Moeldoko: Benny Wenda Petualang Politik Kehilangan Pengaruh

CNN Indonesia | Kamis, 05/09/2019 09:09 WIB
Moeldoko: Benny Wenda Petualang Politik Kehilangan Pengaruh Kepala Staf Kepresidenan Moeldoko menyebut aktivis pro kemerdekaan Papua Benny Wenda sudah tak punya pengaruh besar(CNN Indonesia/Safir Makki)
Jakarta, CNN Indonesia -- Kepala Staf Kepresidenan Moeldoko menyebut Benny Wenda sebagai sosok petualang politik asal Papua yang sudah tidak lagi memiliki pengaruh besar.

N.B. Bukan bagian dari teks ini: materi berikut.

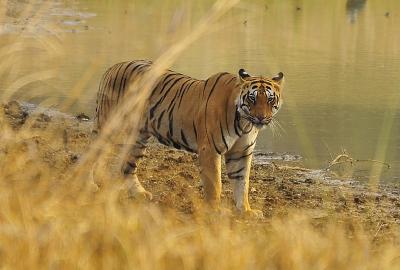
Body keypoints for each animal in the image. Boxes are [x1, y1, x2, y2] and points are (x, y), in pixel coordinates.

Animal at [96, 60, 284, 216]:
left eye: (270, 99)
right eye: (252, 98)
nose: (261, 118)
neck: (245, 123)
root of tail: (113, 67)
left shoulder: (241, 153)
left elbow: (242, 183)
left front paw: (246, 210)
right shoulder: (210, 149)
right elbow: (215, 183)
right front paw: (215, 210)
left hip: (137, 138)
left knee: (127, 167)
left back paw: (139, 194)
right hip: (110, 127)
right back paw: (92, 185)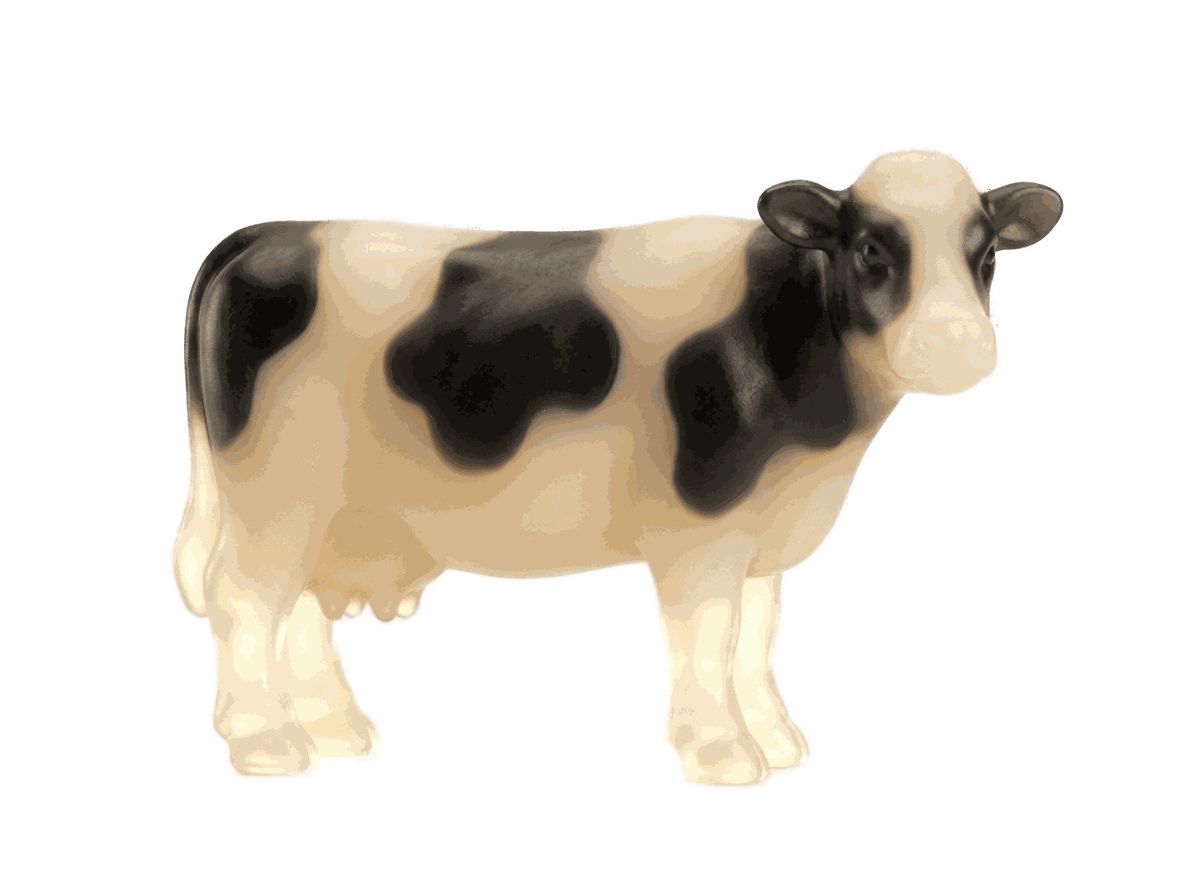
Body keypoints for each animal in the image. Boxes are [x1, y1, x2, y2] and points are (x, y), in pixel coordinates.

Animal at [169, 147, 1064, 789]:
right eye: (873, 249)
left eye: (988, 259)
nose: (958, 346)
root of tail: (271, 234)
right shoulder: (700, 524)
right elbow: (708, 638)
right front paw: (722, 754)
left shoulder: (764, 534)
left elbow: (756, 637)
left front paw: (776, 740)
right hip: (278, 486)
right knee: (243, 597)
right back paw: (268, 745)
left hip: (327, 509)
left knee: (301, 608)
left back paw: (338, 732)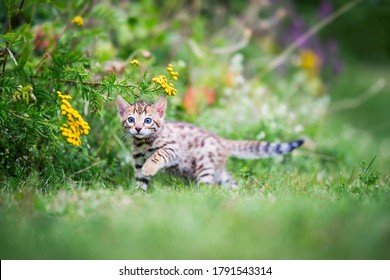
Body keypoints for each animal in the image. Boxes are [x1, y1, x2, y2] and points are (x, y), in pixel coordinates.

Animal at [114, 95, 304, 191]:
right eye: (131, 119)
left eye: (147, 120)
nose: (138, 128)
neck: (144, 143)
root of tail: (222, 141)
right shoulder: (138, 162)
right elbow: (140, 182)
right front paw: (137, 198)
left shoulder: (174, 148)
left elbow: (159, 154)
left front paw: (150, 167)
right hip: (219, 173)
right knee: (232, 182)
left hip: (205, 166)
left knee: (208, 187)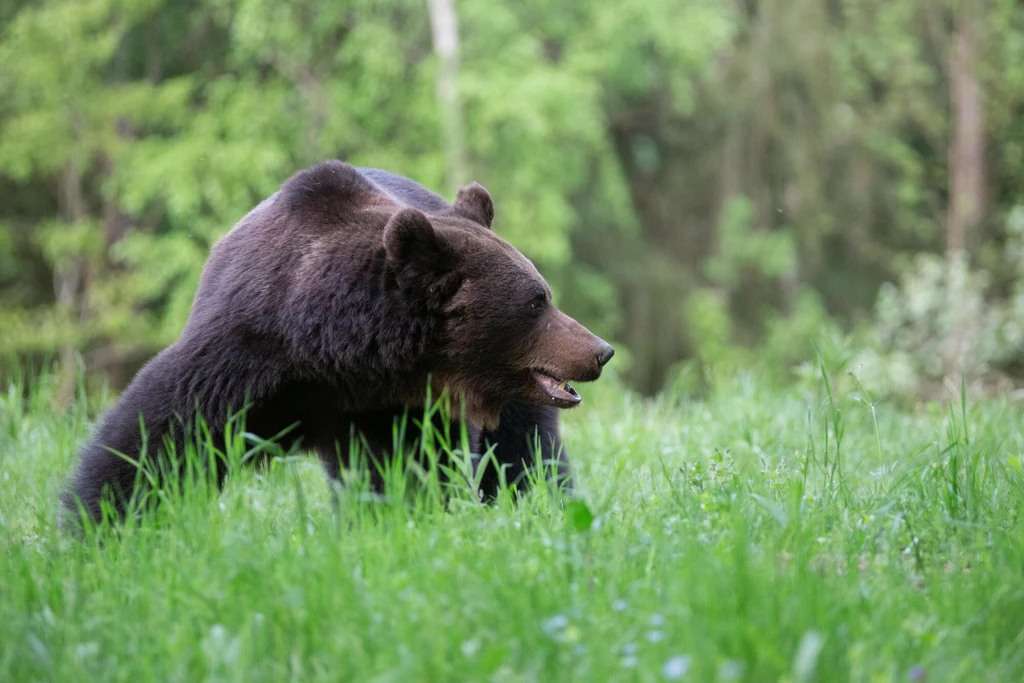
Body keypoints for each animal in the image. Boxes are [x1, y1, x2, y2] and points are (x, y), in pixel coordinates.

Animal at [61, 161, 614, 528]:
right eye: (537, 301)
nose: (600, 350)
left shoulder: (404, 408)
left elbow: (414, 468)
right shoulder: (244, 353)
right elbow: (157, 435)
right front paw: (101, 523)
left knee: (527, 452)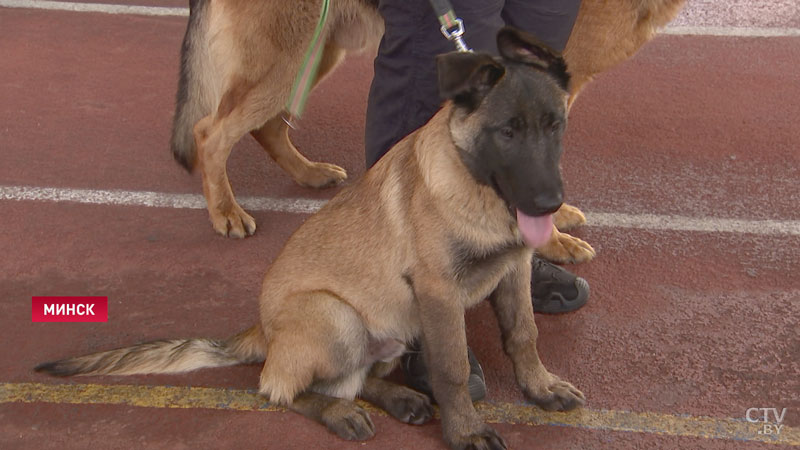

Moeldoko tak ingin mengomentari lebih lanjut soal ketua Gerakan Persatuan Pembebasan Papua Barat (ULWMP) yang dipimpin Benny.

"(Benny Wenda) petualang politik yang sudah kehilangan pengaruh, kalau dikomentari menjadi besar," kata Moeldoko di Kantor Staf Presiden (KSP), Kompleks Istana Kepresidenan Jakarta, Rabu (4/9).

Mantan Panglima TNI itu mengatakan sudah tak ingin mengomentari lebih lanjut terkait sosok Benny tersebut.


"Saya tidak mau mengomentari seorang petualang politik yang sudah kehilangan pengaruh, karena nanti makin besar," ujarnya.
Nama Benny muncul kembali setelah aksi protes antirasialisme terhadap mahasiswa Papua mencuat di sejumlah wilayah Papua dan Papua Barat, serta daerah lainnya. Tak sedikit aksi yang berujung rusuh.

Sejauh ini, polisi sudah menetapkan 68 tersangka. Sejumlah orang juga tewas serta puluhan lainnya luka-luka akibat rentetan kerusuhan.

Meski Moeldoko menyebut sudah tak lagi memiliki pengaruh besar, pemerintah tetap ingin menangkap Benny. Hal itu diutarakan Menkopolhukam Wiranto.

Dia mengatakan bakal menangkap Benny jika datang ke Indonesia. Menurut Wiranto, Benny aktif menyebarkan hoaks alias informasi palsu soal Papua ke luar negeri.
Aktivis pro kemerdekaan Papua, Benny Wenda yang kini telah menjadi warga negara InggrisAktivis pro kemerdekaan Papua, Benny Wenda yang kini telah menjadi warga negara Inggris (Dok. The Office of Benny Wenda)
Diketahui, merujuk pernyataan Ditjen Imigrasi Kemenkumham, Benny kini menetap di London dan sudah menjadi warga negara Inggris.

"Kalau masuk ke Indonesia saya tangkap, atau kami tangkap, kita proses," ujar Wiranto dalam keterangan pers di Kantor Kemenko Polhukam, Jakarta, Rabu (4/9).

Benny sempat menanggapi tudingan yang ditujukan kepadanya. Ia menyebut justru Wiranto yang berupaya memicu konflik horizontal warga Papua.

"Wiranto gunakan saya. Wiranto adalah penjahat perang yang dicari oleh Perserikatan Bangsa-Bangsa (PBB) karena kejahatan perang. Adalah Wiranto yang membentuk 'Pasukan Penjaga Merah & Putih' dan mencoba memicu konflik horizontal antara warga Papua dan warga Indonesia," kata Benny melalui surat elektronik kepada CNNIndonesia.com pada Selasa (3/9).